*Task directions*.
The copy must hold exactly the lines from the one with "integrierte das eCommerce-Team den" through the end of the listing below, and nothing else, with no pictures.

*Dataset entries*.
++++++

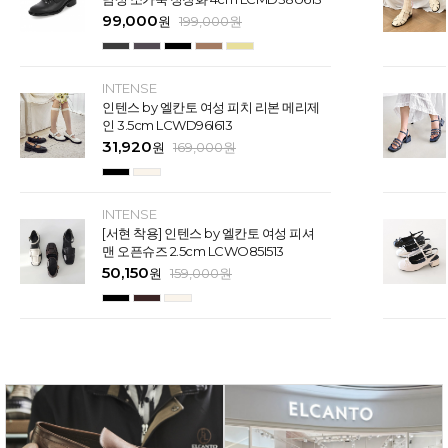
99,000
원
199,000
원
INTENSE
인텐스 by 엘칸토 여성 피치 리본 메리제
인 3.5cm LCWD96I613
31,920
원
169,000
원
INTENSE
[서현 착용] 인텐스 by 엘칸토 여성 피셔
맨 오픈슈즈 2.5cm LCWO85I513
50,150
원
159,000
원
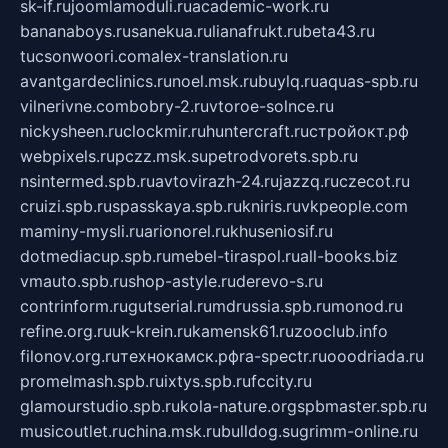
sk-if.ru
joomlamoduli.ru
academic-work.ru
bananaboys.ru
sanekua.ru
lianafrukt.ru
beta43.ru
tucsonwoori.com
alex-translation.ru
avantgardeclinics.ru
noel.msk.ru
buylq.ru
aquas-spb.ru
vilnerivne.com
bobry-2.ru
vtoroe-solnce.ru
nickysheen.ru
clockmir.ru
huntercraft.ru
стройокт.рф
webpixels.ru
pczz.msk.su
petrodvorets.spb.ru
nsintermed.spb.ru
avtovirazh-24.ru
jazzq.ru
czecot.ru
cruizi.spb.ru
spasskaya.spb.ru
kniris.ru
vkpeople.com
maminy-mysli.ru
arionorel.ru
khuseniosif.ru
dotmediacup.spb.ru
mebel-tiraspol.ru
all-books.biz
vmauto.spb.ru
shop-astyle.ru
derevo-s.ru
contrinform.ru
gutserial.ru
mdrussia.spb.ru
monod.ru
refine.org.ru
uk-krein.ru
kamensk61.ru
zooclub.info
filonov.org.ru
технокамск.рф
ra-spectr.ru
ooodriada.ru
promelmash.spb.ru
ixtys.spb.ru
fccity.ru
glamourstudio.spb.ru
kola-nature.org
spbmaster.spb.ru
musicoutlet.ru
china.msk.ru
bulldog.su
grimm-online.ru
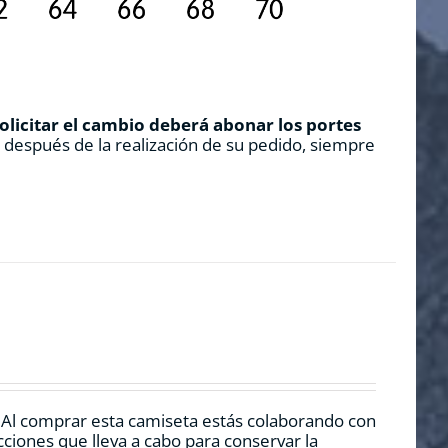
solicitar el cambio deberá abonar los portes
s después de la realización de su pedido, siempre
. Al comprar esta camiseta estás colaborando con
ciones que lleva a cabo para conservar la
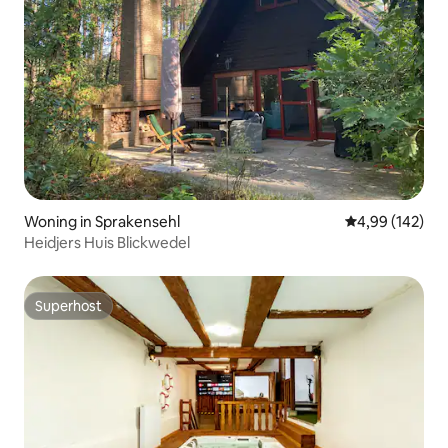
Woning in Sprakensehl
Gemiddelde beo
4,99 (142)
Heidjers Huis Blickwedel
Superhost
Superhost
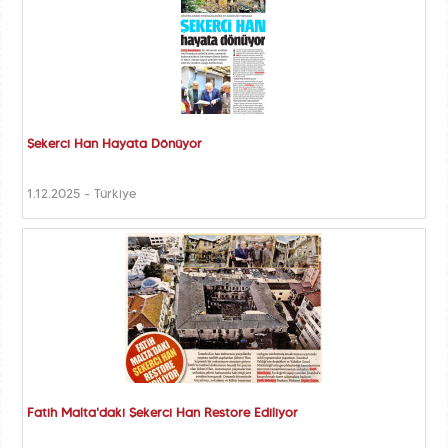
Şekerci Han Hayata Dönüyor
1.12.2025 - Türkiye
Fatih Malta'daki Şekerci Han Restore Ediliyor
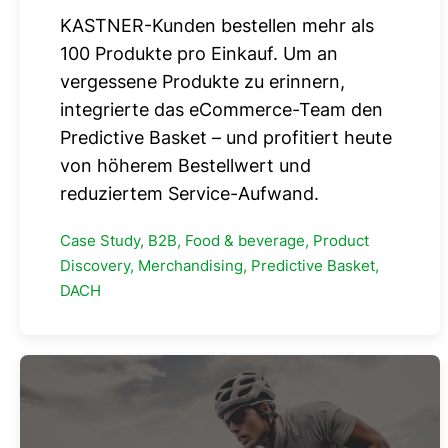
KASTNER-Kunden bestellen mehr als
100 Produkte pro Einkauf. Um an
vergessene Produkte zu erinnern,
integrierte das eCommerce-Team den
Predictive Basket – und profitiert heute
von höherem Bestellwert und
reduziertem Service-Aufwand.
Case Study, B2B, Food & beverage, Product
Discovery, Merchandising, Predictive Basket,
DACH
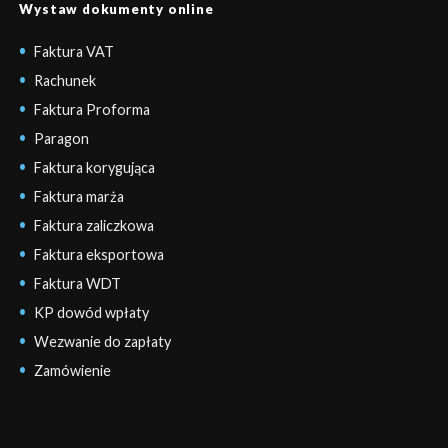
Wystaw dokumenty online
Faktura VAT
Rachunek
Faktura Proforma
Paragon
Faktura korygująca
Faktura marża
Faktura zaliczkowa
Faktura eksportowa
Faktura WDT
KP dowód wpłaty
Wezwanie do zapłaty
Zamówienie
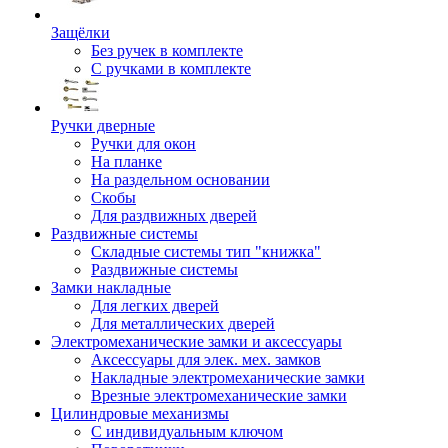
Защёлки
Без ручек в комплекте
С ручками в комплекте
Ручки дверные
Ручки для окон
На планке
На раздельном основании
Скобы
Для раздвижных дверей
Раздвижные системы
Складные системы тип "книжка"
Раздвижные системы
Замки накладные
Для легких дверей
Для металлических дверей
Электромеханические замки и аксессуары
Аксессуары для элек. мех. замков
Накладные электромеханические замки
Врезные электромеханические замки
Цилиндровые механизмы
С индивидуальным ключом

++++++

*Solution*.
integrierte das eCommerce-Team den
Predictive Basket – und profitiert heute
von höherem Bestellwert und
reduziertem Service-Aufwand.
Case Study, B2B, Food & beverage, Product
Discovery, Merchandising, Predictive Basket,
DACH
Wystaw dokumenty online
Faktura VAT
Rachunek
Faktura Proforma
Paragon
Faktura korygująca
Faktura marża
Faktura zaliczkowa
Faktura eksportowa
Faktura WDT
KP dowód wpłaty
Wezwanie do zapłaty
Zamówienie
Защёлки
Без ручек в комплекте
С ручками в комплекте
Ручки дверные
Ручки для окон
На планке
На раздельном основании
Скобы
Для раздвижных дверей
Раздвижные системы
Складные системы тип "книжка"
Раздвижные системы
Замки накладные
Для легких дверей
Для металлических дверей
Электромеханические замки и аксессуары
Аксессуары для элек. мех. замков
Накладные электромеханические замки
Врезные электромеханические замки
Цилиндровые механизмы
С индивидуальным ключом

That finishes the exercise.